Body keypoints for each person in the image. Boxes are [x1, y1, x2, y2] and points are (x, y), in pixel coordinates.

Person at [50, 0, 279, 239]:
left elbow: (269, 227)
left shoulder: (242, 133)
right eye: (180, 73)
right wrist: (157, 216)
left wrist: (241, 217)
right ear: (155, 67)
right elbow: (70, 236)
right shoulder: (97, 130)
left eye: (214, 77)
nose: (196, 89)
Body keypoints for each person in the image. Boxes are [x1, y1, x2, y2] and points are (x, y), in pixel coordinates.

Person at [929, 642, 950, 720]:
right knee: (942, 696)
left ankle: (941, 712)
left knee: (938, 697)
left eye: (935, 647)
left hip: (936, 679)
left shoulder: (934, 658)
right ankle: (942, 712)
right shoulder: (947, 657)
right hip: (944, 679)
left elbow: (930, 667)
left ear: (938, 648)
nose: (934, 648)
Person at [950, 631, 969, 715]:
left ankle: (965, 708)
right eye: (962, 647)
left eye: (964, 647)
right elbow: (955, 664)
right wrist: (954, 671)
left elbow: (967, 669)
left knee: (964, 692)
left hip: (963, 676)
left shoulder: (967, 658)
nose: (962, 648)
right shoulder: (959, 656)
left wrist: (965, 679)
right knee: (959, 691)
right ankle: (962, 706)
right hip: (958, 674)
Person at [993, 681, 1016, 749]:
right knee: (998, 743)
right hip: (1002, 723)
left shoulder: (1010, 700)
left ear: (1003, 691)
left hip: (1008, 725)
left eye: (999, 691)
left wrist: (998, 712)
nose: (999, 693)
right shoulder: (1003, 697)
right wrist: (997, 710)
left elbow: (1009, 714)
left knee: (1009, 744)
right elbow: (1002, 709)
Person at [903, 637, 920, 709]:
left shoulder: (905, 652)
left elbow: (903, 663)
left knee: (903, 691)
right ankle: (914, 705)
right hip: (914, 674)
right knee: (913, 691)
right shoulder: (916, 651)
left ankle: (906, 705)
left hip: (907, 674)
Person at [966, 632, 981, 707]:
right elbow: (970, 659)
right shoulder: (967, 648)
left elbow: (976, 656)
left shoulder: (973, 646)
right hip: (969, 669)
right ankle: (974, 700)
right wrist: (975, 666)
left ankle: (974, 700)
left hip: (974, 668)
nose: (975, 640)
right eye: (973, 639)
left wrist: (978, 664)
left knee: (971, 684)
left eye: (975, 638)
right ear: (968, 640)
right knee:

## What is required
Taking the listing above as the source, transcribe only the lines starting at the line with "right hip: (944, 679)" and going through the line with "left shoulder: (905, 652)", unaltered and with both ends included.

## Answer box
right hip: (944, 679)
left elbow: (930, 667)
left ear: (938, 648)
nose: (934, 648)
Person at [950, 631, 969, 715]:
left ankle: (965, 708)
right eye: (962, 647)
left eye: (964, 647)
right elbow: (955, 664)
right wrist: (954, 671)
left elbow: (967, 669)
left knee: (964, 692)
left hip: (963, 676)
left shoulder: (967, 658)
nose: (962, 648)
right shoulder: (959, 656)
left wrist: (965, 679)
right knee: (959, 691)
right ankle: (962, 706)
right hip: (958, 674)
Person at [993, 681, 1016, 749]:
right knee: (998, 743)
right hip: (1002, 723)
left shoulder: (1010, 700)
left ear: (1003, 691)
left hip: (1008, 725)
left eye: (999, 691)
left wrist: (998, 712)
nose: (999, 693)
right shoulder: (1003, 697)
right wrist: (997, 710)
left elbow: (1009, 714)
left knee: (1009, 744)
right elbow: (1002, 709)
Person at [903, 637, 920, 709]:
left shoulder: (905, 652)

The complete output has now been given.